IEEE Trans Med Imaging. 2010 Mar;29(3):771-80. doi: 10.1109/TMI.2009.2036011.
The evaluation of the quality of segmentations of an image, and the assessment of intra- and inter-expert variability in segmentation performance, has long been recognized as a difficult task. For a segmentation validation task, it may be effective to compare the results of an automatic segmentation algorithm to multiple expert segmentations. Recently an expectation-maximization (EM) algorithm for simultaneous truth and performance level estimation (STAPLE) was developed to this end to compute both an estimate of the reference standard segmentation and performance parameters from a set of segmentations of an image. The performance is characterized by the rate of detection of each segmentation label by each expert in comparison to the estimated reference standard. This previous work provides estimates of performance parameters,but does not provide any information regarding the uncertainty of the estimated values. An estimate of this inferential uncertainty, if available, would allow the estimation of confidence intervals for the values of the parameters. This would facilitate the interpretation of the performance of segmentation generators and help determine if sufficient data size and number of segmentations have been obtained to precisely characterize the performance parameters. We present a new algorithm to estimate the inferential uncertainty of the performance parameters for binary and multi-category segmentations. It is derived for the special case of the STAPLE algorithm based on established theory for general purpose covariance matrix estimation for EM algorithms. The bounds on the performance parameters are estimated by the computation of the observed information matrix.We use this algorithm to study the bounds on performance parameters estimates from simulated images with specified performance parameters, and from interactive segmentations of neonatal brain MRIs. We demonstrate that confidence intervals for expert segmentation performance parameters can be estimated with our algorithm. We investigate the influence of the number of experts and of the segmented data size on these bounds, showing that it is possible to determine the number of image segmentations and the size of images necessary to achieve a chosen level of accuracy in segmentation performance assessment.

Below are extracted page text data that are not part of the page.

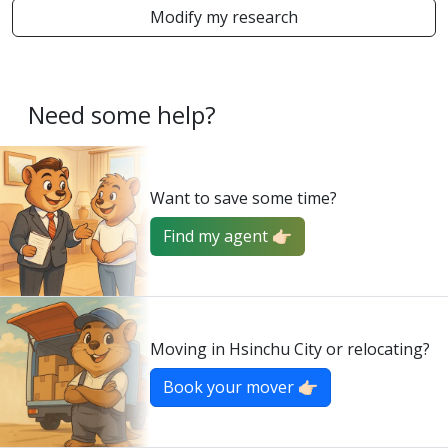
Modify my research
Need some help?
Want to save some time?
Find my agent 👉🏻
Moving in Hsinchu City or relocating?
Book your mover 👉🏻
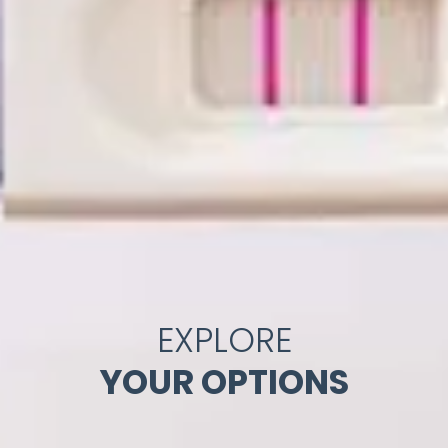
EXPLORE
YOUR OPTIONS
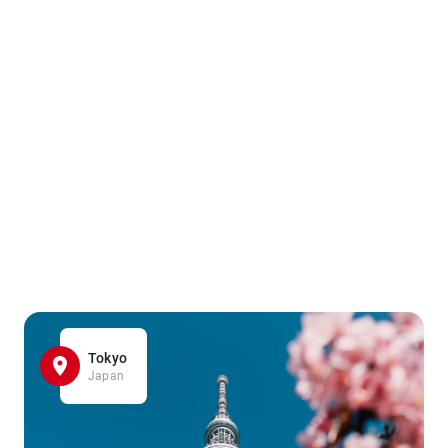
Tokyo
Japan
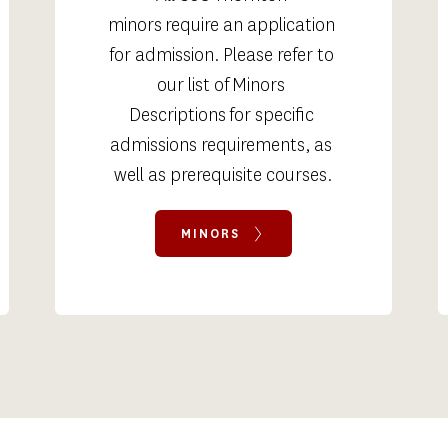
minors require an application 
for admission. Please refer to 
our list of Minors 
Descriptions for specific 
admissions requirements, as 
well as prerequisite courses.
MINORS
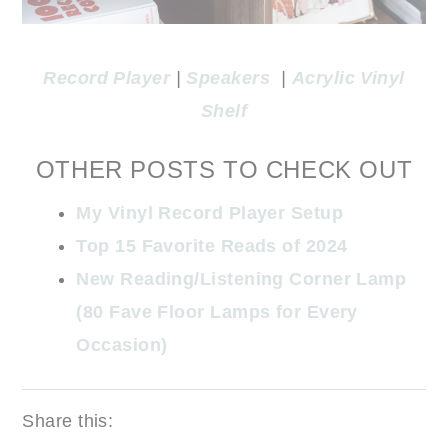
Record Player
|
Speakers
|
Acrylic Vinyl
Shelf
OTHER POSTS TO CHECK OUT
My Vinyl Record Player Setup
Top 15 Favorite Reads of 2024
New Reading/Listening Corner Lamp
(80 Fave Floor Lamps for Every
Occasion)
Share this:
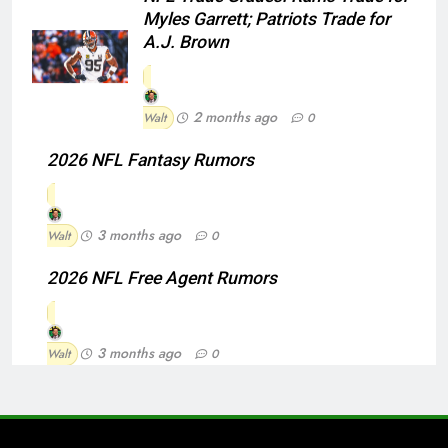
Myles Garrett; Patriots Trade for
A.J. Brown
2 months ago
Walt
0
2026 NFL Fantasy Rumors
3 months ago
Walt
0
2026 NFL Free Agent Rumors
3 months ago
Walt
0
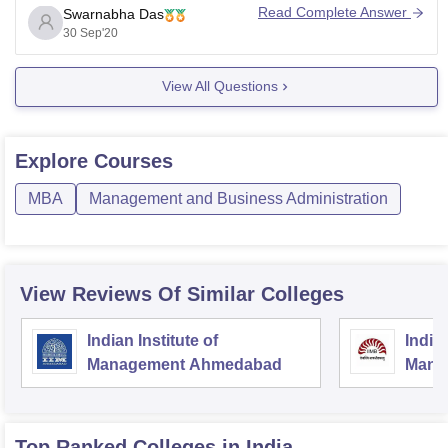
college or institute name, branch name , entrance name
Read Complete Answer
Swarnabha Das
and your category for precise answers. For placement
30 Sep'20
related doubts it
View All Questions
Explore
Courses
MBA
Management and Business Administration
View Reviews Of Similar Colleges
Indian Institute of
Indian
Management Ahmedabad
Mana
Top Ranked
Colleges
in India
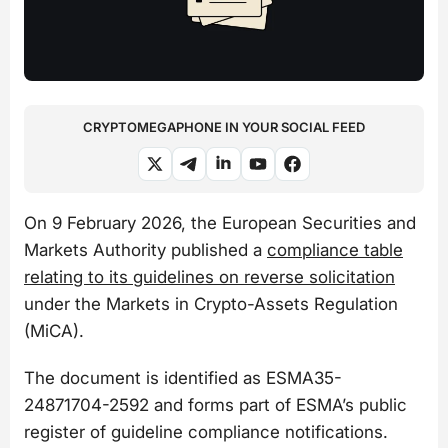
CRYPTOMEGAPHONE IN YOUR SOCIAL FEED
On 9 February 2026, the European Securities and
Markets Authority published a
compliance table
relating to its guidelines on reverse solicitation
under the Markets in Crypto-Assets Regulation
(MiCA).
The document is identified as ESMA35-
24871704-2592 and forms part of ESMA’s public
register of guideline compliance notifications.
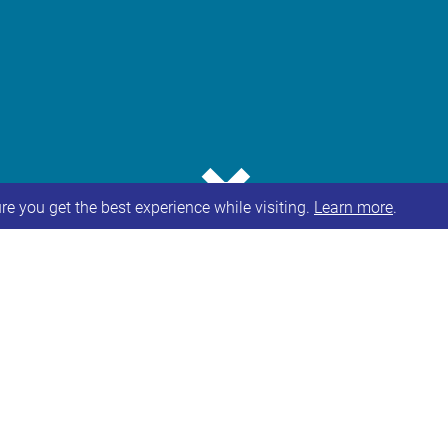
⌄
e you get the best experience while visiting.
Learn more
.
consultation by Leeds City Council on a proposal to
or pupils with complex communication difficulties 
th
n Monday 27
June 2022 and will run until 4pm on Fr
l, including dates and times of online and communit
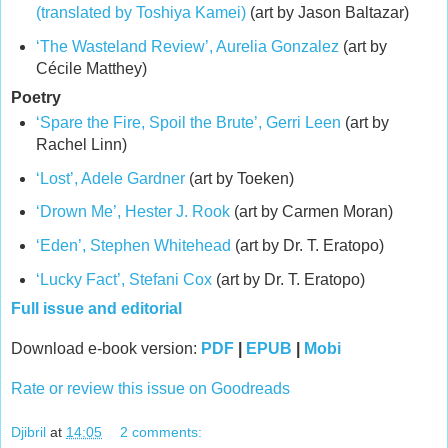
(translated by Toshiya Kamei)
(art by Jason Baltazar)
‘The Wasteland Review’, Aurelia Gonzalez
(art by
Cécile Matthey)
Poetry
‘Spare the Fire, Spoil the Brute’, Gerri Leen
(art by
Rachel Linn)
‘Lost’, Adele Gardner
(art by Toeken)
‘Drown Me’, Hester J. Rook
(art by Carmen Moran)
‘Eden’, Stephen Whitehead
(art by Dr. T. Eratopo)
‘Lucky Fact’, Stefani Cox
(art by Dr. T. Eratopo)
Full issue and editorial
Download e-book version:
PDF
|
EPUB
|
Mobi
Rate or review this issue on Goodreads
Djibril
at
14:05
2 comments:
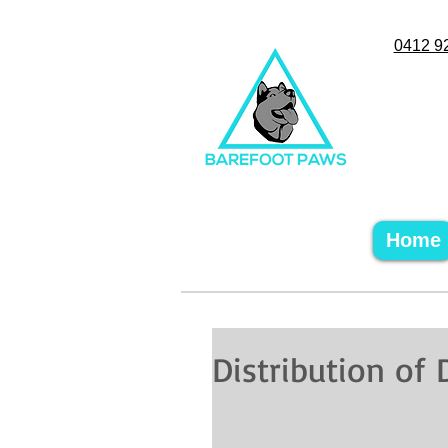
0412 9
Home
Distribution of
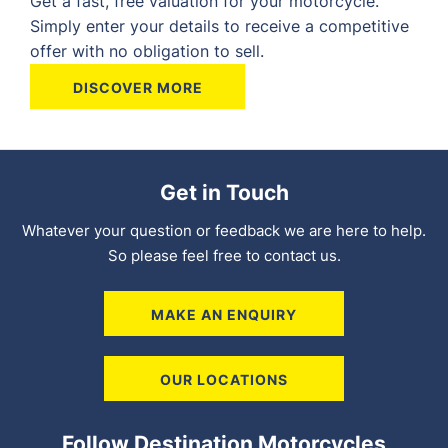
Get a fast, free valuation for your motorcycle.
Simply enter your details to receive a competitive
offer with no obligation to sell.
DISCOVER MORE
Get in Touch
Whatever your question or feedback we are here to help.
So please feel free to contact us.
MAKE AN ENQUIRY
OUR LOCATIONS
Follow Destination Motorcycles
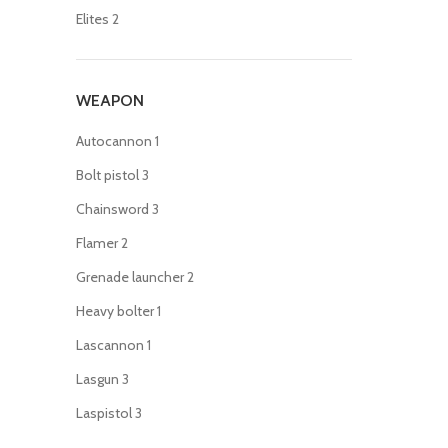
Elites
2
WEAPON
Autocannon
1
Bolt pistol
3
Chainsword
3
Flamer
2
Grenade launcher
2
Heavy bolter
1
Lascannon
1
Lasgun
3
Laspistol
3
Meltagun
2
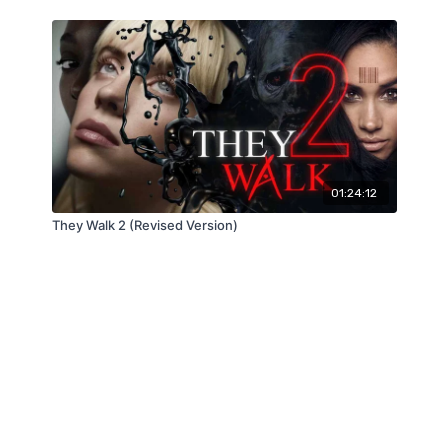
01:24:12
They Walk 2 (Revised Version)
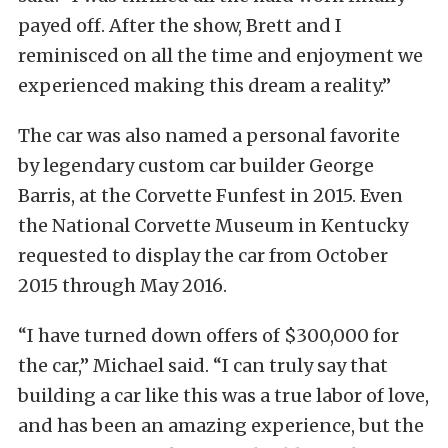
payed off. After the show, Brett and I
reminisced on all the time and enjoyment we
experienced making this dream a reality.”
The car was also named a personal favorite
by legendary custom car builder George
Barris, at the Corvette Funfest in 2015. Even
the National Corvette Museum in Kentucky
requested to display the car from October
2015 through May 2016.
“I have turned down offers of $300,000 for
the car,” Michael said. “I can truly say that
building a car like this was a true labor of love,
and has been an amazing experience, but the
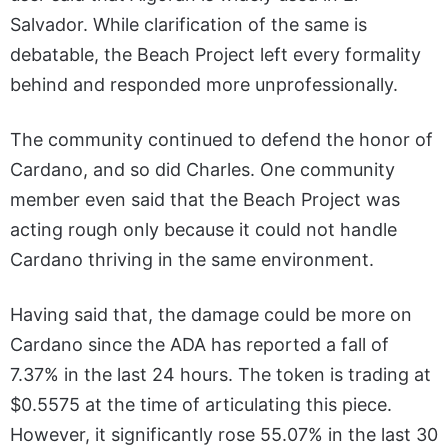
Salvador. While clarification of the same is
debatable, the Beach Project left every formality
behind and responded more unprofessionally.
The community continued to defend the honor of
Cardano, and so did Charles. One community
member even said that the Beach Project was
acting rough only because it could not handle
Cardano thriving in the same environment.
Having said that, the damage could be more on
Cardano since the ADA has reported a fall of
7.37% in the last 24 hours. The token is trading at
$0.5575 at the time of articulating this piece.
However, it significantly rose 55.07% in the last 30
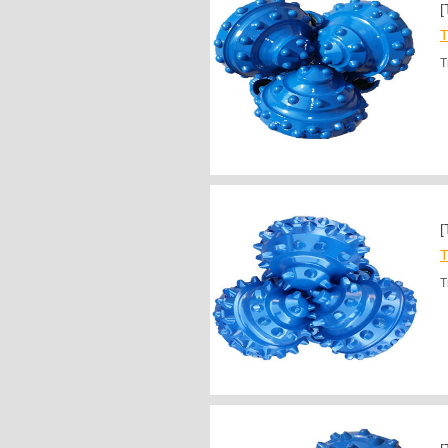
[
T
T
[
T
T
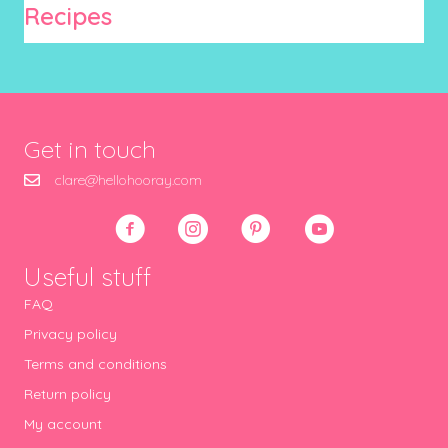
Recipes
Get in touch
clare@hellohooray.com
Useful stuff
FAQ
Privacy policy
Terms and conditions
Return policy
My account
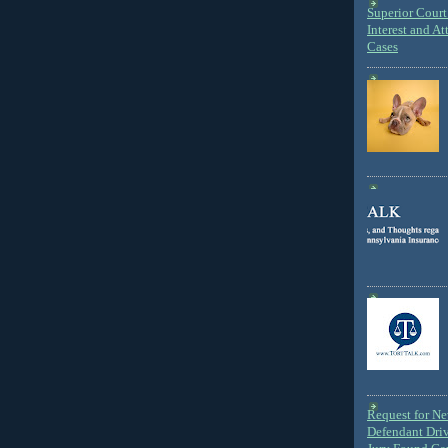
Superior Court 
Interest and At
Cases
Request for N
Defendant Dri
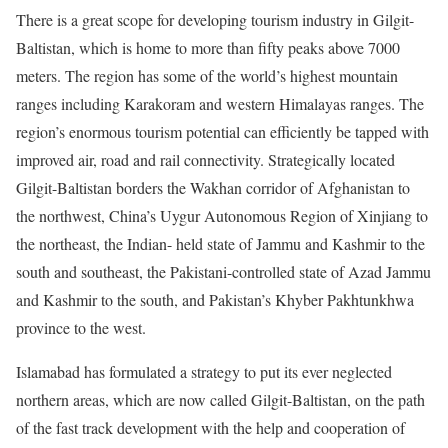
There is a great scope for developing tourism industry in Gilgit-
Baltistan, which is home to more than fifty peaks above 7000
meters. The region has some of the world’s highest mountain
ranges including Karakoram and western Himalayas ranges. The
region’s enormous tourism potential can efficiently be tapped with
improved air, road and rail connectivity. Strategically located
Gilgit-Baltistan borders the Wakhan corridor of Afghanistan to
the northwest, China’s Uygur Autonomous Region of Xinjiang to
the northeast, the Indian- held state of Jammu and Kashmir to the
south and southeast, the Pakistani-controlled state of Azad Jammu
and Kashmir to the south, and Pakistan’s Khyber Pakhtunkhwa
province to the west.
Islamabad has formulated a strategy to put its ever neglected
northern areas, which are now called Gilgit-Baltistan, on the path
of the fast track development with the help and cooperation of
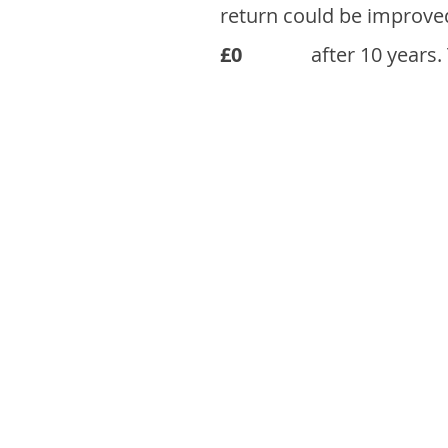
return could be improve
£0
after 10 years.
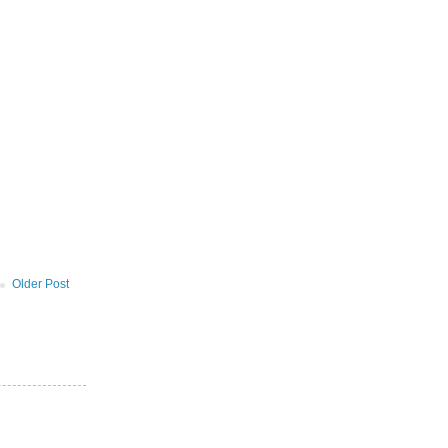
Older Post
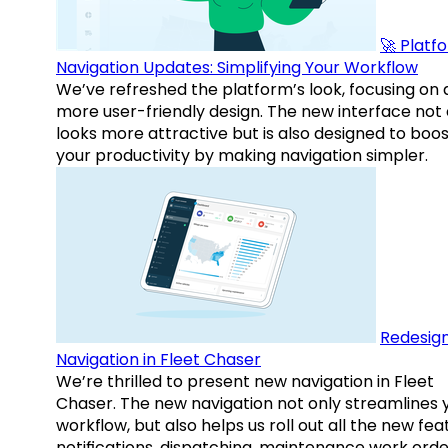
🚀 Platf
Navigation Updates: Simplifying Your Workflow
We’ve refreshed the platform’s look, focusing on 
more user-friendly design. The new interface not 
looks more attractive but is also designed to boo
your productivity by making navigation simpler.
Redesig
Navigation in Fleet Chaser
We’re thrilled to present new navigation in Fleet
Chaser. The new navigation not only streamlines 
workflow, but also helps us roll out all the new fea
notifications, dispatching, maintenance work orde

图像分割质量的评估以及分割性能的专家内和专家间可变性评估一直以来都是一项艰巨的任务。对于分割验证任务,将自动分割算法的结果与多个专家分割进行比较可能是有效的。最近,为了实现这一目标,开发了一种用于同时真实和性能水平估计(STAPLE)的期望最大化(EM)算法,以从一组图像分割中计算参考标准分割和性能参数的估计值。性能的特征是每个专家对每个分割标签的检测率与估计的参考标准进行比较。这项之前的工作提供了性能参数的估计值,但没有提供有关估计值不确定性的任何信息。如果有这样的推断不确定性的估计,就可以估计参数值的置信区间。这将有助于解释分割生成器的性能,并帮助确定是否获得了足够的数据大小和分割数量来精确地描述性能参数。我们提出了一种用于估计二进制和多类别分割性能参数推断不确定性的新算法。它是根据 EM 算法的一般协方差矩阵估计的既定理论,针对 STAPLE 算法的特殊情况推导出来的。通过计算观察信息矩阵,可以估计性能参数的界限。我们使用该算法来研究模拟图像中指定性能参数的性能参数估计值的界限,以及新生儿脑 MRI 的交互式分割。我们证明了可以使用我们的算法估计专家分割性能参数的置信区间。我们研究了专家数量和分割数据大小对这些界限的影响,表明可以确定获得所需分割性能评估准确性的图像分割数量和图像大小。